Self-Improving Multilingual Long Reasoning via Translation-Reasoning Integrated Training
Junxiao Liu, Zhijun Wang, Yixiao Li, Zhejian Lai, Liqian Huang, Xin Huang, Xue Han, Junlan Feng, Shujian Huang
TL;DR
This work tackles the gap between reasoning and understanding in multilingual models by introducing TRIT, a self-improving reinforcement learning framework that jointly trains translation and multilingual reasoning without external data. TRIT operates in two stages: first strengthening cross-lingual reasoning with an accuracy-based filter, then translating English questions into the target language and training reasoning in that language, with a closed-loop feedback between translation quality and reasoning performance.
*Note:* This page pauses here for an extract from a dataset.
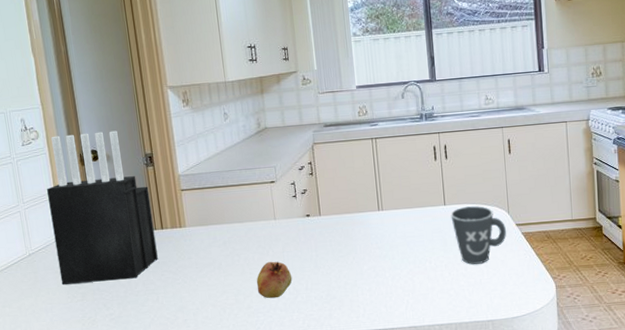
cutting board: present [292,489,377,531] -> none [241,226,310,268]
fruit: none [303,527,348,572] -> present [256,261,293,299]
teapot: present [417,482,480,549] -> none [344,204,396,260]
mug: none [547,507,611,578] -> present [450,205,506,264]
Across MMATH and multiple backbone models, TRIT yields meaningful gains in multilingual reasoning quality and almost perfect language consistency, while also improving translation quality and cross-lingual alignment, with positive spillovers to general-domain text (FLORES-200). The results demonstrate that translation-trained representations and question-level alignment can robustly boost multilingual reasoning, offering a scalable path for robust cross-language mathematical and general-domain problem solving.
Abstract
Long reasoning models often struggle in multilingual settings: they tend to reason in English for non-English questions; when constrained to reasoning in the question language, accuracies drop substantially. The struggle is caused by the limited abilities for both multilingual question understanding and multilingual reasoning. To address both problems, we propose TRIT (Translation-Reasoning Integrated Training), a self-improving framework that integrates the training of translation into multilingual reasoning. Without external feedback or additional multilingual data, our method jointly enhances multilingual question understanding and response generation. On MMATH, our method outperforms multiple baselines by an average of 7 percentage points, improving both answer correctness and language consistency. Further analysis reveals that integrating translation training improves cross-lingual question alignment by over 10 percentage points and enhances translation quality for both mathematical questions and general-domain text, with gains up to 8.4 COMET points on FLORES-200.